Code18 for sports teams was tested during the 2018/2019 season with four professional ice hockey teams of the Swiss League (EHC Olten, EVZ Academy, HC Thurgau, SC Langenthal). The study was written by Eliah Knecht as his master thesis at the University of St. Gallen (HSG). To determine the player constellation on the field and the team fit, game statistics of the participating teams were obtained from the Swiss Ice Hockey Federation (SIHF) and the respective player constellation was determined in case of goals scored or goals against. The study considered the first half of the season as long as the individual profiles were actual and valid.


The Study Details

Remarkably, by mid-season an average of over 80 different player combinations per team were already on the ice field, scoring goals or conceding goals against. However, only goals scored or goals against in numerical equality (i.e. 5:5 / 4:4 / 3:3) and for which all players on the ice participated in the online survey were considered. The calculated fits were then transferred to the flow model and checked whether these fits were within the performance range or outside, where top performance cannot be shown due to the suboptimal team fit.

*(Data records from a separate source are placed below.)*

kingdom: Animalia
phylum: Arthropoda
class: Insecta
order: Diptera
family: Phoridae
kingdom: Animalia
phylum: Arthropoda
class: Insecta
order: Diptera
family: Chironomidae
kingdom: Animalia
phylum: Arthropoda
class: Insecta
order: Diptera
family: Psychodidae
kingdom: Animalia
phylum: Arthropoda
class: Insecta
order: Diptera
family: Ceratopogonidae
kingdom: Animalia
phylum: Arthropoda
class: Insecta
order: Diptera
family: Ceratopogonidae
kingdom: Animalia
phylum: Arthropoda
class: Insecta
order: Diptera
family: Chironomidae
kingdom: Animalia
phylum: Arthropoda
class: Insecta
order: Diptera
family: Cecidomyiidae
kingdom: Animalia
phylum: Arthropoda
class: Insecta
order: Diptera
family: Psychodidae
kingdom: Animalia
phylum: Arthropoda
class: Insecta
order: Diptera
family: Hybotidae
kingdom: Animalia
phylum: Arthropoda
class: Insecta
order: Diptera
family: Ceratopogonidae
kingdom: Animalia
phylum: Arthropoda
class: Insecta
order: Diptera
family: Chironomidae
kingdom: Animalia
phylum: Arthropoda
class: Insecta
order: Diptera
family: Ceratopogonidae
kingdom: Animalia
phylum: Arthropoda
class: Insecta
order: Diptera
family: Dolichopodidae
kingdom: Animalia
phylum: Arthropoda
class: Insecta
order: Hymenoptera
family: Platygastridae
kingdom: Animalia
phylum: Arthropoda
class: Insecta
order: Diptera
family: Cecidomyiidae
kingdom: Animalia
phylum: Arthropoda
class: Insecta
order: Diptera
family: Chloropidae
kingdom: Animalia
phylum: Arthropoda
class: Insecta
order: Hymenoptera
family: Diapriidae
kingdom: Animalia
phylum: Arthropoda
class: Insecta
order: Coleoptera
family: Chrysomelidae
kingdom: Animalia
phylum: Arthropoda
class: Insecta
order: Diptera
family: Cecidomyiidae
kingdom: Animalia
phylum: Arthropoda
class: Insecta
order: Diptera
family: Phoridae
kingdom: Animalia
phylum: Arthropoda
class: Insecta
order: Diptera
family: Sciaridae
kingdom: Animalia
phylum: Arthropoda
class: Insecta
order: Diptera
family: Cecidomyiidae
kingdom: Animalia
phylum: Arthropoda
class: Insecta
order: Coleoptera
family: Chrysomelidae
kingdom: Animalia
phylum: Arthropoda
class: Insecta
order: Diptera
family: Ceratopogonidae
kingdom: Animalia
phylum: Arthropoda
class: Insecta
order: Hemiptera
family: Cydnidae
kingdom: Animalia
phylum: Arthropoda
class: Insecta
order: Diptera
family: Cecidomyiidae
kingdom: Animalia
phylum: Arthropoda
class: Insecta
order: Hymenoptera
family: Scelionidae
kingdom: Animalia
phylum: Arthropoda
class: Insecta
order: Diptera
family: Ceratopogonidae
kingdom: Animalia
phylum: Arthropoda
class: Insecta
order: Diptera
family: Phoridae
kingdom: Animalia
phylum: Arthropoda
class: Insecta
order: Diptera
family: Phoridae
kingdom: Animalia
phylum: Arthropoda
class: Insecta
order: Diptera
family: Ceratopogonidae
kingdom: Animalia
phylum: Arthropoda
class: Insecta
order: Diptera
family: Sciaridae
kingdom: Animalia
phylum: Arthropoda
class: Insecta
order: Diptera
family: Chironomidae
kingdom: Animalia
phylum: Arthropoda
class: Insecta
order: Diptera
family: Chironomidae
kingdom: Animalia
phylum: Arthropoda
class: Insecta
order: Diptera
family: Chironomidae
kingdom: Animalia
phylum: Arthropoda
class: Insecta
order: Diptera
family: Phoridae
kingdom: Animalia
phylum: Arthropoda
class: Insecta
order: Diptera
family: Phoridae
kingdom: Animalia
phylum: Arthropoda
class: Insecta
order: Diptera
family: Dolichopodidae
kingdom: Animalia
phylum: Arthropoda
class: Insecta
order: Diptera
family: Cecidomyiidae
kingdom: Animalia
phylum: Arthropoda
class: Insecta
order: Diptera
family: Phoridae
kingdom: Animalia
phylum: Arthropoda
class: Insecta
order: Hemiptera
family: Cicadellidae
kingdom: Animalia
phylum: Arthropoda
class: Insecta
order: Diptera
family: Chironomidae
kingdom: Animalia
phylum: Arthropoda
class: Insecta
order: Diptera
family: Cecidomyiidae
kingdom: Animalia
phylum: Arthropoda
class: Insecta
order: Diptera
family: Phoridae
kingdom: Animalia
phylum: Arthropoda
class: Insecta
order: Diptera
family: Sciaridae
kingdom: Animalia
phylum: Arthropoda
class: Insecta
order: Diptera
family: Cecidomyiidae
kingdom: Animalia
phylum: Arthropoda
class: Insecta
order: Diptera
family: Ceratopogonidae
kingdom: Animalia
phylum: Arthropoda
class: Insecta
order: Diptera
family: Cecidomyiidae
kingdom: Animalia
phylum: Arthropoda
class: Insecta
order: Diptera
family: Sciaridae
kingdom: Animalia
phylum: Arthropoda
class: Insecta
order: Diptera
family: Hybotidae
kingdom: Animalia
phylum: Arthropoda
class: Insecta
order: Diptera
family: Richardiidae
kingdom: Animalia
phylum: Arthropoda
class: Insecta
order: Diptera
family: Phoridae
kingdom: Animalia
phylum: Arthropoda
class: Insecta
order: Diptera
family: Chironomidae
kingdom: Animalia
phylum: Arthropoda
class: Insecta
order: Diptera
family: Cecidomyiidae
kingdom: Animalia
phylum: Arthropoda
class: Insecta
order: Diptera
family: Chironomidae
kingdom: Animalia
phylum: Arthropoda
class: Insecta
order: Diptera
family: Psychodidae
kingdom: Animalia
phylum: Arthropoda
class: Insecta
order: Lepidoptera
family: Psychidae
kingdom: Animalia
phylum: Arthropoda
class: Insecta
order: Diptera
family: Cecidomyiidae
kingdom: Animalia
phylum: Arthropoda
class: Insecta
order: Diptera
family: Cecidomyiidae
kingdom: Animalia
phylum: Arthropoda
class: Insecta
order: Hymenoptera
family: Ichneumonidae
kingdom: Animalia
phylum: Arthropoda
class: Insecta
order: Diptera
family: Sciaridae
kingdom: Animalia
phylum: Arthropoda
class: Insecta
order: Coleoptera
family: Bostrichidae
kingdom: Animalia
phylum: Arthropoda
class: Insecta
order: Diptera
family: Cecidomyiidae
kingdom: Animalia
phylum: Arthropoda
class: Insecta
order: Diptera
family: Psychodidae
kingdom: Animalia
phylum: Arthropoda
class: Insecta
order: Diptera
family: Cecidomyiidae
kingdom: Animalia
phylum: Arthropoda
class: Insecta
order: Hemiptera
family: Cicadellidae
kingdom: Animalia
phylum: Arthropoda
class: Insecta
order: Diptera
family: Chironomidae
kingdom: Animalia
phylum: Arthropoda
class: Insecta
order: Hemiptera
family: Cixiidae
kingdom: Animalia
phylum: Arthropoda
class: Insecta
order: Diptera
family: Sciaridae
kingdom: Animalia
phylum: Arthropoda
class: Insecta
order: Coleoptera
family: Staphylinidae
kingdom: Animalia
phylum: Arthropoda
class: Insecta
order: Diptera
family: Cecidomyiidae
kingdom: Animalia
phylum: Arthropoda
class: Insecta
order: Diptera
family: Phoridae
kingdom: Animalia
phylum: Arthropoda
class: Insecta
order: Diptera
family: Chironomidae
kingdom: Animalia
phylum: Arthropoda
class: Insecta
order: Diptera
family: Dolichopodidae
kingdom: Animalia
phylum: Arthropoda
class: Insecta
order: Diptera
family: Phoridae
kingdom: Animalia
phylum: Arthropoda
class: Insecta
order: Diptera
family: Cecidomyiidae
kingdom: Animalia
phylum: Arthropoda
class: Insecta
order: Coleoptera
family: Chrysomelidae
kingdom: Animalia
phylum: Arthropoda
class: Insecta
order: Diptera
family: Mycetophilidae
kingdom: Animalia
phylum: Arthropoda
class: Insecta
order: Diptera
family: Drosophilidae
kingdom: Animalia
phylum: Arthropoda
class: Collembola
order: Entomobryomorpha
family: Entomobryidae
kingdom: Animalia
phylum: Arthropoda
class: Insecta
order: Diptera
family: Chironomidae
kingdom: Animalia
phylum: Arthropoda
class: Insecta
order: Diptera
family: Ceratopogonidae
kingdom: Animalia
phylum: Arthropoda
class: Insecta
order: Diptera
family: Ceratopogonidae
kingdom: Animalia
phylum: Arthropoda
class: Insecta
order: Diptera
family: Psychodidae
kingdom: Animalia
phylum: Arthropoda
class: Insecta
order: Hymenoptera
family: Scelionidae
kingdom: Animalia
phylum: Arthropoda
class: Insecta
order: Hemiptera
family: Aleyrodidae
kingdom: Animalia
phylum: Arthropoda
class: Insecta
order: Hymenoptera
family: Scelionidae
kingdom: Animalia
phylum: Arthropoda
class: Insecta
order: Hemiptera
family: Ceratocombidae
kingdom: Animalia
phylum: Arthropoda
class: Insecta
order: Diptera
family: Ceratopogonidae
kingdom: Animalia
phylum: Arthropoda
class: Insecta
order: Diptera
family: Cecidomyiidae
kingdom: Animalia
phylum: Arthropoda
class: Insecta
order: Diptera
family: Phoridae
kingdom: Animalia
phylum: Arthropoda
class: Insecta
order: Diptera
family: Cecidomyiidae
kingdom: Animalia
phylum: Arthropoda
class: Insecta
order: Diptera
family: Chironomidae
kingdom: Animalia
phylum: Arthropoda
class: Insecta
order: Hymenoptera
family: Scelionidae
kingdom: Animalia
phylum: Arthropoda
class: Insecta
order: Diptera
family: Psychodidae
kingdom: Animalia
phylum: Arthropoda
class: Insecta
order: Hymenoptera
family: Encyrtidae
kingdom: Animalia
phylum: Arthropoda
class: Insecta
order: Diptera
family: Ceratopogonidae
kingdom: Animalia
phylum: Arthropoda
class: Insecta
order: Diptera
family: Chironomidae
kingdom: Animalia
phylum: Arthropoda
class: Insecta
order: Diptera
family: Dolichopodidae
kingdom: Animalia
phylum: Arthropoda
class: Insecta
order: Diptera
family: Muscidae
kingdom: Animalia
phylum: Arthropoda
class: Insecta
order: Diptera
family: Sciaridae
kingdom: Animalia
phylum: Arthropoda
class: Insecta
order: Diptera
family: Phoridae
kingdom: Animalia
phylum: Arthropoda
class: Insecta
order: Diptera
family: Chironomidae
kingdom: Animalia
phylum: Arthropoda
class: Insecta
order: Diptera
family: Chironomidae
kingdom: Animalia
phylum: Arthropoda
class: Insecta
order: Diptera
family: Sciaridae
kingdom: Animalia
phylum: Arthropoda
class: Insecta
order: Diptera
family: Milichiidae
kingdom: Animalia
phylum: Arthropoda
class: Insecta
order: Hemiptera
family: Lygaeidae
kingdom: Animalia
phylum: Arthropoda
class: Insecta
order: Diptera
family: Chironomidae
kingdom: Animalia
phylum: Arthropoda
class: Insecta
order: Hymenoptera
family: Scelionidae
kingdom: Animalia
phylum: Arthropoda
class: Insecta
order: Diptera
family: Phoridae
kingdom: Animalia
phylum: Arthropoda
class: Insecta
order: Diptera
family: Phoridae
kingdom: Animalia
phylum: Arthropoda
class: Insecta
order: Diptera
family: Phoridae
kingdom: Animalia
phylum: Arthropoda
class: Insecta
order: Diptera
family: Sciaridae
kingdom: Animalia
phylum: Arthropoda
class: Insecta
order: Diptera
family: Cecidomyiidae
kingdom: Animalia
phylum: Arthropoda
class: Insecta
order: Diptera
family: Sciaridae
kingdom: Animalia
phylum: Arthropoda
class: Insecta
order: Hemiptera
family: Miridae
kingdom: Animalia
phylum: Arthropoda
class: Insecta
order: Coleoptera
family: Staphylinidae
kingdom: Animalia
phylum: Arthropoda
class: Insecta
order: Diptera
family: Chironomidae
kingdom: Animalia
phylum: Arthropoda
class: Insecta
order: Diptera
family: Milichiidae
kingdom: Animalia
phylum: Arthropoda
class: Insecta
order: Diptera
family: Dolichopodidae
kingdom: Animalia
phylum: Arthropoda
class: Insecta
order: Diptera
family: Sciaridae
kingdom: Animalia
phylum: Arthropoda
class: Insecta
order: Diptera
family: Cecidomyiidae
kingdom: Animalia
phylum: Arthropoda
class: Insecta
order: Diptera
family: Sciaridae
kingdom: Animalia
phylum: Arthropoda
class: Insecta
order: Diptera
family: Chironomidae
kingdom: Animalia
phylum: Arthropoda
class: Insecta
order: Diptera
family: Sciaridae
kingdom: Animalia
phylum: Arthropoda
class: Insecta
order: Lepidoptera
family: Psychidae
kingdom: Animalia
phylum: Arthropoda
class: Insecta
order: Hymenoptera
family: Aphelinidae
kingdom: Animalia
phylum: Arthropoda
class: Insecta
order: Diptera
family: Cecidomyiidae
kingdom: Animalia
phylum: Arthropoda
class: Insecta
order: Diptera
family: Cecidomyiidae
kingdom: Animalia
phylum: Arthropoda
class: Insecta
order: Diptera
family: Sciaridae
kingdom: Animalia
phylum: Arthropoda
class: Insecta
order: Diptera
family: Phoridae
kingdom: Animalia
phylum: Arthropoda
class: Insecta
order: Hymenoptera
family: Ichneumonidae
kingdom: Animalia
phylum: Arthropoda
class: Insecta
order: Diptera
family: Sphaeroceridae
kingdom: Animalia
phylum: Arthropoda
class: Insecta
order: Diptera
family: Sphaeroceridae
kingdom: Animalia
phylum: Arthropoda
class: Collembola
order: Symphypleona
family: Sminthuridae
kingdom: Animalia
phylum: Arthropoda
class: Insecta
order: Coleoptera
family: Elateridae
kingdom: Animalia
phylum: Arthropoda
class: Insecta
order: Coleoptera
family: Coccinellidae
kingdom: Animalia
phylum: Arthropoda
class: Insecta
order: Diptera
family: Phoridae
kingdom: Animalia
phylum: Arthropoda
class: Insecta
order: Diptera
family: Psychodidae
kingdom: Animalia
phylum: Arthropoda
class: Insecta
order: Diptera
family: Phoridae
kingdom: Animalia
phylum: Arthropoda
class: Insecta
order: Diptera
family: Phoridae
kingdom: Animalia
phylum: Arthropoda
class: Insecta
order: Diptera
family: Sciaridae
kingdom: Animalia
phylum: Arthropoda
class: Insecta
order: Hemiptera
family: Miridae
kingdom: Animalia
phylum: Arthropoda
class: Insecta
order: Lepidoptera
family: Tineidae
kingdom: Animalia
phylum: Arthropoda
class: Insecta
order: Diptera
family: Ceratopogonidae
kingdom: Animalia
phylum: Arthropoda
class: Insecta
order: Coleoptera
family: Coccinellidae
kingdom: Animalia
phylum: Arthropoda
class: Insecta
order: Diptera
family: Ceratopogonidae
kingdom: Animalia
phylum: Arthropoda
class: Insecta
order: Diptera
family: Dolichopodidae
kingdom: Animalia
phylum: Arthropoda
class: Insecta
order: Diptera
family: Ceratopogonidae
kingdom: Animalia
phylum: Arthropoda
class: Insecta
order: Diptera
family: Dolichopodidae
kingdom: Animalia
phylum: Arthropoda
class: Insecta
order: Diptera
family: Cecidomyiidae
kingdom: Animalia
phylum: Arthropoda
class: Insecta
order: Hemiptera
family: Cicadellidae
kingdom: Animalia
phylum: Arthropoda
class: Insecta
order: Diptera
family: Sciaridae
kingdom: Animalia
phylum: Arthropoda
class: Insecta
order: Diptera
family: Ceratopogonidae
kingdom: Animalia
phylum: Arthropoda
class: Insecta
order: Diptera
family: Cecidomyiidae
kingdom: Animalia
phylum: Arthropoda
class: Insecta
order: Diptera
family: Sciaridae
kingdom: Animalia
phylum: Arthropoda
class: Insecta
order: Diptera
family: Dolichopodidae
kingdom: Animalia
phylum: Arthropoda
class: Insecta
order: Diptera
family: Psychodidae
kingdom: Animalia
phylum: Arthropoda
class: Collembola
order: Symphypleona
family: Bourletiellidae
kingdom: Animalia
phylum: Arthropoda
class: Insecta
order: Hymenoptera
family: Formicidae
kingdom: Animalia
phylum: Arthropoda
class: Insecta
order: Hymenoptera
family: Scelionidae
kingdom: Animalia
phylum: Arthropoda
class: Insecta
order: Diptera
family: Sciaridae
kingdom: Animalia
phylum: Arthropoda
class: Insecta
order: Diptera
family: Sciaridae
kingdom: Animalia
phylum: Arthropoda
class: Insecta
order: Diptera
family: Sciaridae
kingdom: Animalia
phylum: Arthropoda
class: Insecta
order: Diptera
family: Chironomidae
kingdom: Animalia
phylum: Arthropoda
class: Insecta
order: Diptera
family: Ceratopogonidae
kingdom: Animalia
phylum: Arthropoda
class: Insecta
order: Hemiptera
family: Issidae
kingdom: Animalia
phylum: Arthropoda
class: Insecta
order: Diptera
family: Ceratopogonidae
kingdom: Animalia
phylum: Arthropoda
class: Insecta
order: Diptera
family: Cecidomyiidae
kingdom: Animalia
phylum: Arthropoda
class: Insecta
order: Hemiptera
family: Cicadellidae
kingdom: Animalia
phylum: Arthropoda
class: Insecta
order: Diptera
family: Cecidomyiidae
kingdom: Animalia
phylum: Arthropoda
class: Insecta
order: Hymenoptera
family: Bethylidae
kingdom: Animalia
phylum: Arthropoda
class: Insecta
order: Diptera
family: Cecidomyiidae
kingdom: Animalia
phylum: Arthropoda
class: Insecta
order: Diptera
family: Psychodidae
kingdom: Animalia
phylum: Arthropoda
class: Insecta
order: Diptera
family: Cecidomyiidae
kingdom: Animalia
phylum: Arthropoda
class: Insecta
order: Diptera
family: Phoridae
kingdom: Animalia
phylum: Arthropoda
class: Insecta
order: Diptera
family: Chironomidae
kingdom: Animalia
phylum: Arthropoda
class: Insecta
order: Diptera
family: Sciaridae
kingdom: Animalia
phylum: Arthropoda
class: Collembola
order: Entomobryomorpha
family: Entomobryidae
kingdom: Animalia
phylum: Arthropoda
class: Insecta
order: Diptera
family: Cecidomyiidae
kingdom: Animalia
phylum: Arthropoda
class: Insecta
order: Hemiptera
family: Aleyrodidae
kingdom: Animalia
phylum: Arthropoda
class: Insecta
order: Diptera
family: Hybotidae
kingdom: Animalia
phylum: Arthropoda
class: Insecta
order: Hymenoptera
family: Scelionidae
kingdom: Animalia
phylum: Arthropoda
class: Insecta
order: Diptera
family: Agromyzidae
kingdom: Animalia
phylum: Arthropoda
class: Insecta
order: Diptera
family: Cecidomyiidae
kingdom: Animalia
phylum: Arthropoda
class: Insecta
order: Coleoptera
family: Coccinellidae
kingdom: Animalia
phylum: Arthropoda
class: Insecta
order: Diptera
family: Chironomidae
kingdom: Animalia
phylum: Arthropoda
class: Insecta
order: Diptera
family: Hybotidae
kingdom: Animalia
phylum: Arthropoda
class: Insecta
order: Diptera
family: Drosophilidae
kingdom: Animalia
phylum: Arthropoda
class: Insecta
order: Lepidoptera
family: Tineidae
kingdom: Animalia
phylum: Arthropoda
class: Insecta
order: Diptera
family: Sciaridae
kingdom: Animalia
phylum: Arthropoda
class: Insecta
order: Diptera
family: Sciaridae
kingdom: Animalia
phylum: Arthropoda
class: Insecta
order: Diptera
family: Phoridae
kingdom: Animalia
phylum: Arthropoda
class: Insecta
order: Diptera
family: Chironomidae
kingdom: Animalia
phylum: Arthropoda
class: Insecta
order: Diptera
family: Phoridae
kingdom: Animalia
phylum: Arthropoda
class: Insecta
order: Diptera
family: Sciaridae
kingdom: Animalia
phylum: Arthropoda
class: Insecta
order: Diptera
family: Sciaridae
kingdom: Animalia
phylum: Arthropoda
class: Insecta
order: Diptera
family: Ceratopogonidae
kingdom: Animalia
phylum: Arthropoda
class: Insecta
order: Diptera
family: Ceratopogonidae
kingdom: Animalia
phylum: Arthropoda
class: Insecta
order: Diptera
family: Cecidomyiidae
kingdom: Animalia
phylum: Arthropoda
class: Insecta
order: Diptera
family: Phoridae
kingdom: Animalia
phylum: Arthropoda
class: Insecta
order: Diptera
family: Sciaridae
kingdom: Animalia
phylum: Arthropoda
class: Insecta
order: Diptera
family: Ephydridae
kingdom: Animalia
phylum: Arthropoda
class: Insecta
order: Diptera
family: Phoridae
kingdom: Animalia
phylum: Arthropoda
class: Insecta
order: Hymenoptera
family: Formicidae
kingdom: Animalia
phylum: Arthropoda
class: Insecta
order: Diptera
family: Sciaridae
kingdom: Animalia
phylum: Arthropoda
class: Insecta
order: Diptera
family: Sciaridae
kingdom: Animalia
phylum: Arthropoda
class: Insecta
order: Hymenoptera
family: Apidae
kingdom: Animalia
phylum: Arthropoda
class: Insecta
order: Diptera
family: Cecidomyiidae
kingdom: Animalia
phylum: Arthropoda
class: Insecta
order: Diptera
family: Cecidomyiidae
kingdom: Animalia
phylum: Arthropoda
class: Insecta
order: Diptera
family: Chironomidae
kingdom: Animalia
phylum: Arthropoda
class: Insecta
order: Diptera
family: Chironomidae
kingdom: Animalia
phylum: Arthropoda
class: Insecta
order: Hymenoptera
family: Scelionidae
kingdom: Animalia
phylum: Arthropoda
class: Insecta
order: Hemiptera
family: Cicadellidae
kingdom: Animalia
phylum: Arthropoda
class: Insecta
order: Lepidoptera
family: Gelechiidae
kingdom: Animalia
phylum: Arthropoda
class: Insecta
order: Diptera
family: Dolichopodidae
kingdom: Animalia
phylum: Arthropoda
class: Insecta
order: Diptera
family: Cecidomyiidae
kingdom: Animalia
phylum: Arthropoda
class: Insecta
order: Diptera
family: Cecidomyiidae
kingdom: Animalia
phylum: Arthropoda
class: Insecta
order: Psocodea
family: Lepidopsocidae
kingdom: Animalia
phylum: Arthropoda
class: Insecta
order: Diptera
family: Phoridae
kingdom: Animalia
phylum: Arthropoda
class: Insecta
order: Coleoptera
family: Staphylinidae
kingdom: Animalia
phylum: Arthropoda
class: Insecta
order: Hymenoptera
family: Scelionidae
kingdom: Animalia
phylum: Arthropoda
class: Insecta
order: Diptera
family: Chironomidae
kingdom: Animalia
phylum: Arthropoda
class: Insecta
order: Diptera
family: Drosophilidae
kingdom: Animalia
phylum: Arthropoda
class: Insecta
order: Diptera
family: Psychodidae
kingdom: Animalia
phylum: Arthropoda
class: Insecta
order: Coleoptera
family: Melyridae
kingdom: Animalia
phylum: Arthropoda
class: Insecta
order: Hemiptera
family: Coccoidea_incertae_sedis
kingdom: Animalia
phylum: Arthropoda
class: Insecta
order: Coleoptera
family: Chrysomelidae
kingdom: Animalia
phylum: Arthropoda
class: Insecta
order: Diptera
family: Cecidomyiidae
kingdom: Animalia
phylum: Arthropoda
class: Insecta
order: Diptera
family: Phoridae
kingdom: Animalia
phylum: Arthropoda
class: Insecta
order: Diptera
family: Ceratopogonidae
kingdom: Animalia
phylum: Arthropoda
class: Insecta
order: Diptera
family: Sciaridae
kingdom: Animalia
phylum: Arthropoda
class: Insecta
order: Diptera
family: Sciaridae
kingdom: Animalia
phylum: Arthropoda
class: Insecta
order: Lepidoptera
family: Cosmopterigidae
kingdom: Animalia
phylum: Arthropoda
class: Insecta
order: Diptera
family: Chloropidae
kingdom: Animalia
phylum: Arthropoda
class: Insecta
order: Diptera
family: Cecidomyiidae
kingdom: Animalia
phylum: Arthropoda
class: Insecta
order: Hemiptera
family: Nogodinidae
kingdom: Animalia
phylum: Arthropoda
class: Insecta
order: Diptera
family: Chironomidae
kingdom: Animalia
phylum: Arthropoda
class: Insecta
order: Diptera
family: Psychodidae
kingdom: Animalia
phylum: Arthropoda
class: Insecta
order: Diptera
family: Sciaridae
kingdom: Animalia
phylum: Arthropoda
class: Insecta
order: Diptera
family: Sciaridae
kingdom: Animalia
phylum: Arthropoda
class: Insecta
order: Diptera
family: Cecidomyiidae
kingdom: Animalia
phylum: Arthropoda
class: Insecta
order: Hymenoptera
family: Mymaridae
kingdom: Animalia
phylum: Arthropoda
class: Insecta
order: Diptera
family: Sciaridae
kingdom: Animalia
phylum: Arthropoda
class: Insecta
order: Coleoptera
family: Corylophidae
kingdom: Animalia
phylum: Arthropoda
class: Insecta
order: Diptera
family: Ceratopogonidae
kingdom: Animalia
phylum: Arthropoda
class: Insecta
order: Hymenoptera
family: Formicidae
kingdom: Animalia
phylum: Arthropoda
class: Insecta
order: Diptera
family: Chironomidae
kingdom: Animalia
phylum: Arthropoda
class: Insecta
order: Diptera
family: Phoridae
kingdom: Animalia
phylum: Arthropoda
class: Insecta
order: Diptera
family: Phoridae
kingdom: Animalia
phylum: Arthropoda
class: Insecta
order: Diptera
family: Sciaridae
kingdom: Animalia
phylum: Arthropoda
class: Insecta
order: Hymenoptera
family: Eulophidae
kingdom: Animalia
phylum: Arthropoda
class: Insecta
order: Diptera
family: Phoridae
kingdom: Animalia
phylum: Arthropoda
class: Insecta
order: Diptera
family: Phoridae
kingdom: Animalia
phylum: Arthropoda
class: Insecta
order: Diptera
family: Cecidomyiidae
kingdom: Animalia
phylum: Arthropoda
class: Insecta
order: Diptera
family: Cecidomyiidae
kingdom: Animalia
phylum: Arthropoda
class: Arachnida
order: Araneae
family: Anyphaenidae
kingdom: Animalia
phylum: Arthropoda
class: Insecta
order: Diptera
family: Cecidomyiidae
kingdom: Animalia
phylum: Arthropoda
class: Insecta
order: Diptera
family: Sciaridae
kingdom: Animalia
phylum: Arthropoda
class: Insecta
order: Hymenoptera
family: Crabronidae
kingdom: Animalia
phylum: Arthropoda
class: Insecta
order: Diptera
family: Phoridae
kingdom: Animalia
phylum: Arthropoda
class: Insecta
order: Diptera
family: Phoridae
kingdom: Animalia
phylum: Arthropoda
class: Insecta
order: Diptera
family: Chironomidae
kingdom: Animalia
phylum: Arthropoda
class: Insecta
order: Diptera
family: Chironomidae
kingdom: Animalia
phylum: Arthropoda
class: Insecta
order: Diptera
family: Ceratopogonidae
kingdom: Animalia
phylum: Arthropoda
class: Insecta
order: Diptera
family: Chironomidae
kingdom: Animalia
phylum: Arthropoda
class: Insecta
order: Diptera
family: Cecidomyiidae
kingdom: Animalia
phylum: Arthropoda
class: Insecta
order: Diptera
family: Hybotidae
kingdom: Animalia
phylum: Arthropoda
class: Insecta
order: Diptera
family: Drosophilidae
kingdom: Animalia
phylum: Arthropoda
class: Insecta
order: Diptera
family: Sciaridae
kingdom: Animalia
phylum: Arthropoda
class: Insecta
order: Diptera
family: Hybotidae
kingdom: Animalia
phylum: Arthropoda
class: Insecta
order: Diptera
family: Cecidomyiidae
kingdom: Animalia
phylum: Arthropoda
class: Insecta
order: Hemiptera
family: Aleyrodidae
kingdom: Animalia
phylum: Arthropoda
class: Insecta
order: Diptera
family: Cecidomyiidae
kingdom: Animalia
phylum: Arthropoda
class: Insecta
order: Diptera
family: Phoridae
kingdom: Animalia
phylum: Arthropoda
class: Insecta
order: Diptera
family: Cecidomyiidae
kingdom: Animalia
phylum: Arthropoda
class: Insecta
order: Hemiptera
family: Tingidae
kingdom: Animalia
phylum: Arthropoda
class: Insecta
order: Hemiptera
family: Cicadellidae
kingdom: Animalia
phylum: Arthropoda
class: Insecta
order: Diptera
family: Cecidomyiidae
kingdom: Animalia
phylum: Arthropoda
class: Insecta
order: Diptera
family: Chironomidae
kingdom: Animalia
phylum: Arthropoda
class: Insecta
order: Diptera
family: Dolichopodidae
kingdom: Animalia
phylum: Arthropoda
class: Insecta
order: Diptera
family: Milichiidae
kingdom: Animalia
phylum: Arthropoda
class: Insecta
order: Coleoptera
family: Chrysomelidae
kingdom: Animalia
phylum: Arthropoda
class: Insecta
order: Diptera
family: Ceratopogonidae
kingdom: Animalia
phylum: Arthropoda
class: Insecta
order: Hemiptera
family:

The ice hockey players were able to participate in the online survey for about 4 weeks before the Christmas break. Afterwards, the individual profiles were created, and the team fit was calculated based on the respective constellation on the ice field. Individual and team profiles were sent to the teams before the end of the season. The correlation between the determined team fit and the corresponding success (number of goals scored & goals against) is statistically very high and significant (p < .001), and can be clearly proven:

+46% goals scored and -62% goals against with ideal fit!



Swiss League Study 2019

All goals considered in the study with numerical equality and possible calculation of the fit of the players on the ice field were coded in case of goals scored or goals against. The study examined whether goals scored are statistically random when the fit is ideal and in the performance range described above, and whether goals against are statistically random when the fit is not ideal and outside the performance range. In fact, the likelihood of both hypotheses could be excluded with a probability of less than one per mil (p < .001), which clearly confirms the Code18 performance range model.